Two women who have alleged they were harassed while working for Leduc Fire Services are urging the city to release the results of an external investigation into the department.
Christa Steele and Mindy Smith have applied for a class-action lawsuit against the City of Leduc, alleging decades of systemic harassment, bullying, discrimination, abuse and sexual assault.
Leduc fire chief George Clancy, who is not named in their statement of claim, resigned last month. At the time, city manager Derek Prohar told CBC News that Clancy had made a personal decision to leave.
Steele showed CBC an email Prohar sent to staff on March 29 in which he said that as a result of an investigation, two fire services employees were no longer working for the city.
Megan Wright, a firefighter and paramedic, resigned during last week’s council meeting, alleging she too had been harassed.
None of the women’s allegations have been proven in court.
At Monday’s meeting, Steele and Wright urged the mayor and city council to release the results of an independent workplace investigation that Veritas Solutions conducted for the city.
Steele’s daughter, Anika, and her friends, Carlie Timmons and Payton May, also spoke at the meeting, asking the mayor and council members about the integrity of the process of reporting abuse allegations to authorities.
Steele said retired detectives spent months listening to dozens of firefighters’ stories and reviewing hundreds of documents.
“People who have seen the reports say they are explosive and very detailed,” she told council.

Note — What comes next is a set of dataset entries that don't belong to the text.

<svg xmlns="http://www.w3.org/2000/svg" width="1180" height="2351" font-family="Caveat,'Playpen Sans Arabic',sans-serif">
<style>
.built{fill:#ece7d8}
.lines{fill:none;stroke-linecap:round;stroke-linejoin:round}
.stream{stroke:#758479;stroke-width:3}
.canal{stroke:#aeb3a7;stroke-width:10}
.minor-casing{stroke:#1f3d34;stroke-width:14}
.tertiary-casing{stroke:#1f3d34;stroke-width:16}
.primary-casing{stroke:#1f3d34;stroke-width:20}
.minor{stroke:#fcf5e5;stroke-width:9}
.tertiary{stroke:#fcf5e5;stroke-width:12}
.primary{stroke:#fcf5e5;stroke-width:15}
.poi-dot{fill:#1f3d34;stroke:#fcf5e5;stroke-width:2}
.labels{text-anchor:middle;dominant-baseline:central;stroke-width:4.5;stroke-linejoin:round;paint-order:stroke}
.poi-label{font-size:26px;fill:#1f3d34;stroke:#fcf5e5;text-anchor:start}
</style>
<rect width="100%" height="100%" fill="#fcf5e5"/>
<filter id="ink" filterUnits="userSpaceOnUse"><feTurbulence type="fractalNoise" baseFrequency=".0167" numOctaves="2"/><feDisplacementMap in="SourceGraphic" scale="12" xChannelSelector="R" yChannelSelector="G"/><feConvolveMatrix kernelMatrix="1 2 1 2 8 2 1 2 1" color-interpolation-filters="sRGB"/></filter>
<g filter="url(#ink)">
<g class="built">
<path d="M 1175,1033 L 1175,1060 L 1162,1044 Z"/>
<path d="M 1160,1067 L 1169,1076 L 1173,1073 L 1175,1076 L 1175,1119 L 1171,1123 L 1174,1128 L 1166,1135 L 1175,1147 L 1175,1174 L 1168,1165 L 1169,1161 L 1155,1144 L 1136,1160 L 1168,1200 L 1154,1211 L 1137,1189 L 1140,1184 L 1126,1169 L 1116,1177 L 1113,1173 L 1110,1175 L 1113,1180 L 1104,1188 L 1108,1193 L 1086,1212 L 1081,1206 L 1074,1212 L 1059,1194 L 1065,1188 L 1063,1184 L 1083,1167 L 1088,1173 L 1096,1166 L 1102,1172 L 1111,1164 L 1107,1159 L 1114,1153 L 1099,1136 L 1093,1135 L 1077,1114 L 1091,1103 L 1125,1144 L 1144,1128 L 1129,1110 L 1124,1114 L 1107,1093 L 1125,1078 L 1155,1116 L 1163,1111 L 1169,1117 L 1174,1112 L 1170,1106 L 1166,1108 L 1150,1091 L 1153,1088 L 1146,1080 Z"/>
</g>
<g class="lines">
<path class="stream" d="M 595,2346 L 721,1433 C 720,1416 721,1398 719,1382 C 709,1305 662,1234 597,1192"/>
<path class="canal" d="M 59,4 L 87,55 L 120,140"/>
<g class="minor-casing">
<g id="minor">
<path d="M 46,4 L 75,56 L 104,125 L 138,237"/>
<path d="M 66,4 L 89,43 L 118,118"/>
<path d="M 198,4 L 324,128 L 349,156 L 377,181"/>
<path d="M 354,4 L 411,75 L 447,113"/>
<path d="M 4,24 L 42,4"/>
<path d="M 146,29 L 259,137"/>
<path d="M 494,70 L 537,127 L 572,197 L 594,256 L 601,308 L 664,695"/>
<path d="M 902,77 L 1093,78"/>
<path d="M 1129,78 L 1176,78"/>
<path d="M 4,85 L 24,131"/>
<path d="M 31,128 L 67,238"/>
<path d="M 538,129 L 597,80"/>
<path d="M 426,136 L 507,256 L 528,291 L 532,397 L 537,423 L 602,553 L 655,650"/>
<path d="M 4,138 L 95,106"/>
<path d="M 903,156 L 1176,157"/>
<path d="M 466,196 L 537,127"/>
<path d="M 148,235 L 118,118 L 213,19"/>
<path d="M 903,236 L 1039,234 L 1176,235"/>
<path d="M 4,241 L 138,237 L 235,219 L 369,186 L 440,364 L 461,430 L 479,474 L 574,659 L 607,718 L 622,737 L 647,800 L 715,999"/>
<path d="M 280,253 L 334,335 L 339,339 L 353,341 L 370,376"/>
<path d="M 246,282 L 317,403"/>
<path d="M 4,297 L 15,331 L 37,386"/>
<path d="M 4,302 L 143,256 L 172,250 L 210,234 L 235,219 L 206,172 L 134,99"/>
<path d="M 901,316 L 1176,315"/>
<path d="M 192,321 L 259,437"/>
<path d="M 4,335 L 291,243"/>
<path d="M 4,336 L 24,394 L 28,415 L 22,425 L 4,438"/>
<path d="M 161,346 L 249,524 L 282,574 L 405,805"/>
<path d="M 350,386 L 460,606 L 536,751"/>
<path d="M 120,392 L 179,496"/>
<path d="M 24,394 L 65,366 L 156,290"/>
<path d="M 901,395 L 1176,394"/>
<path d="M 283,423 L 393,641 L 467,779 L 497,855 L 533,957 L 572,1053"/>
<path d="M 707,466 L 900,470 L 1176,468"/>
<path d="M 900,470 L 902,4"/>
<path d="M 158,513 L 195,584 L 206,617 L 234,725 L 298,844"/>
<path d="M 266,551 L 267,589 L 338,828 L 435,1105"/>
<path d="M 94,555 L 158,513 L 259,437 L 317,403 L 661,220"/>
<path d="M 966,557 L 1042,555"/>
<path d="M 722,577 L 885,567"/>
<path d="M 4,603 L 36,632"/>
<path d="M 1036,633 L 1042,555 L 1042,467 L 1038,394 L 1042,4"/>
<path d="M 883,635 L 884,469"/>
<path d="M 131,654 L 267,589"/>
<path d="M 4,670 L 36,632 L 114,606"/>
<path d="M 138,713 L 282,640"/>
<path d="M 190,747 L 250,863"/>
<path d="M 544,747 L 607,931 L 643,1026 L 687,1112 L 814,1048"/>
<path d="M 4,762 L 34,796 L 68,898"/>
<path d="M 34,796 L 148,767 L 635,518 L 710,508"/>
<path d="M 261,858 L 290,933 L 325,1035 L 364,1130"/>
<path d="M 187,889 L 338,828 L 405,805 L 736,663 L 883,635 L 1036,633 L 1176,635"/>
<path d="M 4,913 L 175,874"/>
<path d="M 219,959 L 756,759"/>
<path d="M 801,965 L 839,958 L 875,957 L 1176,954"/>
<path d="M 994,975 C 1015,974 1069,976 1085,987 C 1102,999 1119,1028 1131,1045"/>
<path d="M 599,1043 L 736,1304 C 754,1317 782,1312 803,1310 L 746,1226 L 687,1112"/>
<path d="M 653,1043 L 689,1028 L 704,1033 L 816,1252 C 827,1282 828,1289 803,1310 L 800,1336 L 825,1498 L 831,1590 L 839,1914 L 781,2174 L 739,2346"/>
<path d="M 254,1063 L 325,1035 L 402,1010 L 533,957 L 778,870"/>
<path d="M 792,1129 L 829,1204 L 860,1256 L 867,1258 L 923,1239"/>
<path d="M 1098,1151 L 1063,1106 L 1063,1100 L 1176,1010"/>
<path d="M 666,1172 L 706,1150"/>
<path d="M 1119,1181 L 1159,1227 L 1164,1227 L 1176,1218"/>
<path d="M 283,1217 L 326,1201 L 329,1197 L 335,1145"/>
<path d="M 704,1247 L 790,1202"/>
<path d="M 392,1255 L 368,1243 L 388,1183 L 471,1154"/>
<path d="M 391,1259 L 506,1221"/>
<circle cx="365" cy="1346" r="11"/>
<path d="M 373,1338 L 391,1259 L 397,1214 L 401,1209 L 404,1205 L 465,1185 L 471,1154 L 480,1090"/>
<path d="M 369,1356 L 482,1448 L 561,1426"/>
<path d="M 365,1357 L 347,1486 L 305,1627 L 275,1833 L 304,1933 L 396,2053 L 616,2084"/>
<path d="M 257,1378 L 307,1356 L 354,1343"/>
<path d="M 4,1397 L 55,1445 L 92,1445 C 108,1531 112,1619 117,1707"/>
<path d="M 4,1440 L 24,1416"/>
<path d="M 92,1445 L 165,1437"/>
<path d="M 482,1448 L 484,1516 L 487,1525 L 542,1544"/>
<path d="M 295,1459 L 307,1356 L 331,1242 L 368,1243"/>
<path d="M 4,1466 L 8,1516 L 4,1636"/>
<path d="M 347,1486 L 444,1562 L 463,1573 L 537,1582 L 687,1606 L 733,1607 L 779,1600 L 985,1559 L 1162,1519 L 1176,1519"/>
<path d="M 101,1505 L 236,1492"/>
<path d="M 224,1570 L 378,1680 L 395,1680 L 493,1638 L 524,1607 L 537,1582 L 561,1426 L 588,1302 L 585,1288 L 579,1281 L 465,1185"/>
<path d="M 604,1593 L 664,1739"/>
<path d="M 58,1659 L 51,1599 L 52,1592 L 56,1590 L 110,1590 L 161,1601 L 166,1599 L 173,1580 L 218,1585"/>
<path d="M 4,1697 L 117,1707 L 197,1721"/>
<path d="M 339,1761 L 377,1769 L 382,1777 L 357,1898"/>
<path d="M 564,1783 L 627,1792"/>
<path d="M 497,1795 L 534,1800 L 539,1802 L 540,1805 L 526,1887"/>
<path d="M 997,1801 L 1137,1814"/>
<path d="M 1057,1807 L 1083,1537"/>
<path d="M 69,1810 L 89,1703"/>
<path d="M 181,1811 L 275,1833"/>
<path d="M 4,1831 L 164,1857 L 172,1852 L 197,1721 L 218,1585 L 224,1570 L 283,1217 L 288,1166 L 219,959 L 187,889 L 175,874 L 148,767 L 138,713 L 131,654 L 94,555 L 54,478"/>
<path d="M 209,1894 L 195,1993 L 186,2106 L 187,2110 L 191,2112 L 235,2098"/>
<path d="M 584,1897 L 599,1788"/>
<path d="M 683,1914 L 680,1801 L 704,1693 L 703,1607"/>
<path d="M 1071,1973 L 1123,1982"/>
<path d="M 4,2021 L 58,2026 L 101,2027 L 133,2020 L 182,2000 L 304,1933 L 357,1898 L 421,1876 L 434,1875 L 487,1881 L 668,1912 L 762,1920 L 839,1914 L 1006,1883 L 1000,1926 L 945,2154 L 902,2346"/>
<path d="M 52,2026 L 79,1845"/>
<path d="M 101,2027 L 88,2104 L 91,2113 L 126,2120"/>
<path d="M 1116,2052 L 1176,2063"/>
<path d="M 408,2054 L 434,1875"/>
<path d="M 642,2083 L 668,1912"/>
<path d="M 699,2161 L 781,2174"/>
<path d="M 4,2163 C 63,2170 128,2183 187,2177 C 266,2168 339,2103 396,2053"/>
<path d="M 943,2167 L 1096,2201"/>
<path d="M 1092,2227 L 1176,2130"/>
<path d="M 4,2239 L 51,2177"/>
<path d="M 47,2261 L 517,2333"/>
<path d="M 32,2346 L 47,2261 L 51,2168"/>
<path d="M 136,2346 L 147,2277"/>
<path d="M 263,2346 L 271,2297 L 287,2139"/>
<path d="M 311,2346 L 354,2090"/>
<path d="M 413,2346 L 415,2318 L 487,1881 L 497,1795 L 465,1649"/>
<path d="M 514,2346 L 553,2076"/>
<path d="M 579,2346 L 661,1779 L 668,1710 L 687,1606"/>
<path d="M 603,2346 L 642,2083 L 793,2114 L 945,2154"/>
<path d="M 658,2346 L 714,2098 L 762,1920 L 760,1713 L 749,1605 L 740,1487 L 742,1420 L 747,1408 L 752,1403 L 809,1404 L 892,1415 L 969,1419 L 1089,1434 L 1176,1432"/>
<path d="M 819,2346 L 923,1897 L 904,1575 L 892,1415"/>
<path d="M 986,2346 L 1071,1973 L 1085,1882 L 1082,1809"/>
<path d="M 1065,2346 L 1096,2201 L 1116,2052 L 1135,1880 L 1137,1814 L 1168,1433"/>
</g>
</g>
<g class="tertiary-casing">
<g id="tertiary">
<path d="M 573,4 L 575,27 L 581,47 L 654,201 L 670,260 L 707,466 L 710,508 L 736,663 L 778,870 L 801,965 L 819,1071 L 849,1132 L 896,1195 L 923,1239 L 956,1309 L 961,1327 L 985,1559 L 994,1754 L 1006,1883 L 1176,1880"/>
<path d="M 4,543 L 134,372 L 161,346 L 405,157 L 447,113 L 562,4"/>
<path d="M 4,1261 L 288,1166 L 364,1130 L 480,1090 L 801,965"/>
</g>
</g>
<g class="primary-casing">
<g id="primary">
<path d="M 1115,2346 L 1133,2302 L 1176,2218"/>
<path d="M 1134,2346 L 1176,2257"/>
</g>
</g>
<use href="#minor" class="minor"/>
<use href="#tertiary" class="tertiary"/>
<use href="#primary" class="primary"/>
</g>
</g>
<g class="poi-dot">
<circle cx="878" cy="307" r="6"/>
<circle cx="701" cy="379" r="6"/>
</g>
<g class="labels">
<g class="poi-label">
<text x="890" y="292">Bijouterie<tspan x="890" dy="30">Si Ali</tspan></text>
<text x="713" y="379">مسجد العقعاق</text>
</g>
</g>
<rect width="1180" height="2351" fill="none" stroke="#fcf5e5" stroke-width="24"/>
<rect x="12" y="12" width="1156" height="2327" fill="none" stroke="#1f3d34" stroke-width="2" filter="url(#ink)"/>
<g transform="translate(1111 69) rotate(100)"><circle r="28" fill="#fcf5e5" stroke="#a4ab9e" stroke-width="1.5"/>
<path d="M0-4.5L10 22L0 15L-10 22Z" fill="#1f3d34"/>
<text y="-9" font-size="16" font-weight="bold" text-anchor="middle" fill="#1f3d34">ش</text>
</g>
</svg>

“I was, in fact, contacted by police on the basis that this conduct at the fire department is likely criminal in nature.”
Steele said she and Smith asked the city’s human resources department to see the investigation results, but they were denied.
CBC has also asked for the report but a city spokesperson said it contains personal information and would not be made public.
Wright, who also asked for the report to be made public at last week’s meeting, told council on Monday that freedom of information requests to obtain it have been denied.
Among the more than a dozen questions Wright posed to council on Monday was a request to see the contract the city signed with Veritas Solutions. She also asked why the city has decided to hire another external firm to review the organization.
‘We hear you’
After the women spoke, Mayor Bob Young said, “We hear you. It’s time for real and lasting change.”
He said the city launched a third-party investigation last year after allegations were first brought to the city manager.
Young said the investigation report, which was delivered to the city in January, examined specific allegations and identified “areas of concern” but did not make recommendations.
He said council has been regularly updated on its findings, and in response to the report, there will be a national search for a new fire chief.
He said the city wants another company to review the organization to create “an action plan to ensure a holistic culture change.”
Young said fire services employees will be able to receive additional mental health counselling and that the city’s administration has committed to increase communication.
“The issue has been and continues to be a top priority,” he said.
After the meeting, Steele told CBC she and other women will continue to fight for a fire department that safe for employees.
“Hopefully the city starts listening but I don’t think they liked what was in the report,” she said.